If we leave Jesus out and leave out putting a chapel in the hospital where sick people can go, and have only one chaplain to care for six hundred beds, the patient is getting no spiritual help at all. And nurses are even admonished not to proselytize by talking about God.

In the sixties, you ran an experimental Christian hospital in Medford, Oregon, for two years. How would you describe the healing atmosphere that patients need?

It would be a place of beauty, quiet, peace, beautiful music, lovely art, and a loving, caring, praying staff, from the orderly to the medical staff, on all levels. A place with a chapel in the center of its structure and a place where worship and prayer on the part of the patient and staff were encouraged. The hospital in Oregon was such a place, but there was opposition from every possible avenue, all based on denominational misunderstandings, and there was tremendous opposition from the medical power structure. But things are more open in this direction today than they were thirty years ago when we tried this.

I read a poem once which states that healing is a musical phenomenon. Patients simply have to get their hearts in tune and then harmonize—and symphonize—with the Lord, with the Holy Spirit, letting all the anxieties, fears, and negativism evaporate.

When you talk about a healing Church in your book, what are you referring to?

Actually, I think the Church as I define it would be the living, vital body of Christ manifested in human beings across the world, no matter what their denomination. They're one in Him.
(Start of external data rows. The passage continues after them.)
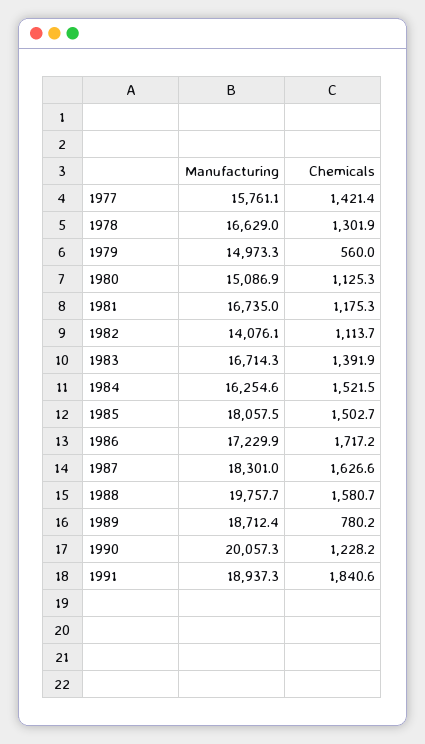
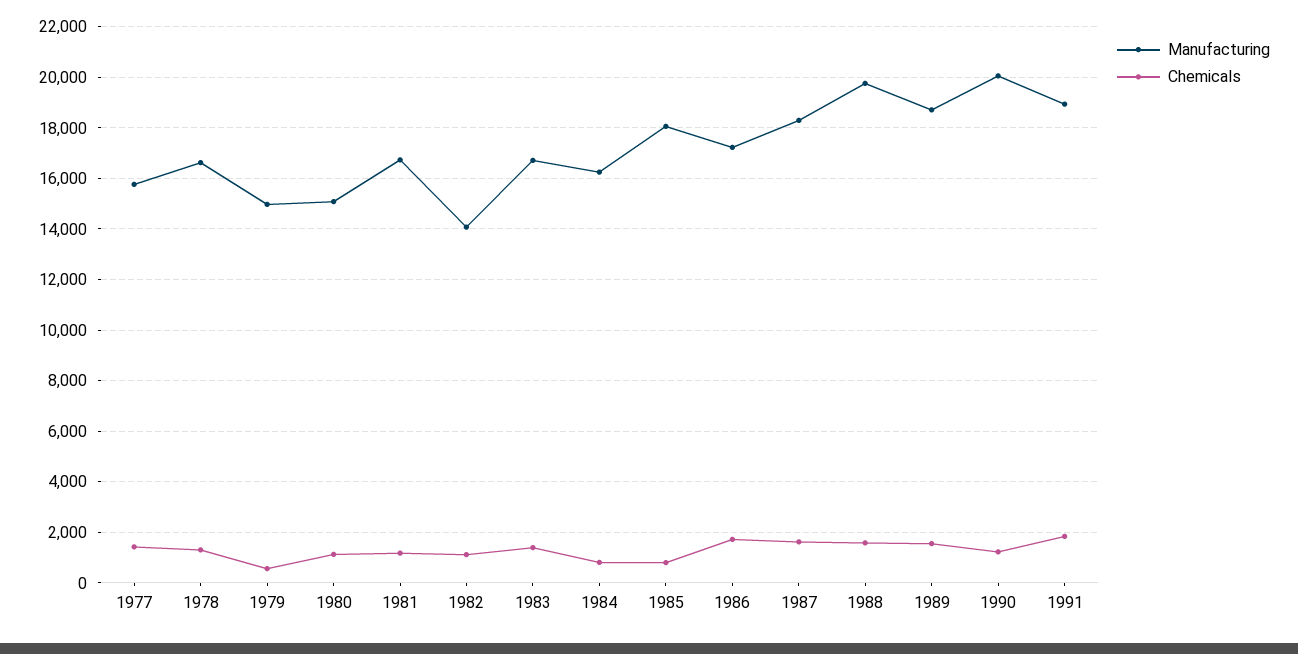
  {
    "Manufacturing": {
      "1977": 15761.1,
      "1978": 16629,
      "1979": 14973.3,
      "1980": 15086.9,
      "1981": 16735,
      "1982": 14076.1,
      "1983": 16714.3,
      "1984": 16254.6,
      "1985": 18057.5,
      "1986": 17229.9,
      "1987": 18301,
      "1988": 19757.7,
      "1989": 18712.4,
      "1990": 20057.3,
      "1991": 18937.3
    },
    "Chemicals": {
      "1977": 1421.4,
      "1978": 1301.9,
      "1979": 560,
      "1980": 1125.3,
      "1981": 1175.3,
      "1982": 1113.7,
      "1983": 1391.9,
-     "1984": 1521.5,
+     "1984": 750,
-     "1985": 1502.7,
+     "1985": 750,
      "1986": 1717.2,
      "1987": 1626.6,
      "1988": 1580.7,
-     "1989": 780.2,
+     "1989": 1500,
      "1990": 1228.2,
      "1991": 1840.6
    }
  }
Those people who are involved in Christian healing, they're in the "Camps Farthest Out" groups, they're in the Christian-Ashram movement, they're in the Order of St. Luke, a mainly Episcopal healing order of ministers, doctors, nurses, and lay people. These are the areas that I've worked in myself. But all these groups are intermeshing now. They're interdenominational; they're Protestants and Catholics and even Jews, Messianic Jews.

In our Christian Medical Foundation doctor groups, we started out with half a dozen doctors in 1960, and now we have close to five thousand. But there are others, a group out in Tulsa, Oklahoma, called In His Image, for example, training general medical practitioners in the Christian sense. More of us are going on missionary endeavors and so forth. I see it more or less as a grass-roots thing. I don't know how it's all going to amalgamate, but it will. It will.

Do you ever see humanity reaching the point where prayer alone would be the way to healing, without the blending that you're working with right now of the medical and prayer?

That would be the ultimate. That's the way it should be. And that's the way it was intended. The kingdom of God. "Seek ye first the kingdom of God, and his righteousness; and all these things shall be added unto you"—the healing, the blessing, everything else (Matt. 6:33). We have to seek His kingdom. And when we do, we go back into the garden of Eden where God is preeminent and we're His creatures and He takes care of us. As He does anyhow. But I mean, the time will come, I think, when all of these destructive factors will be eliminated. I don't know how that will happen, but it will.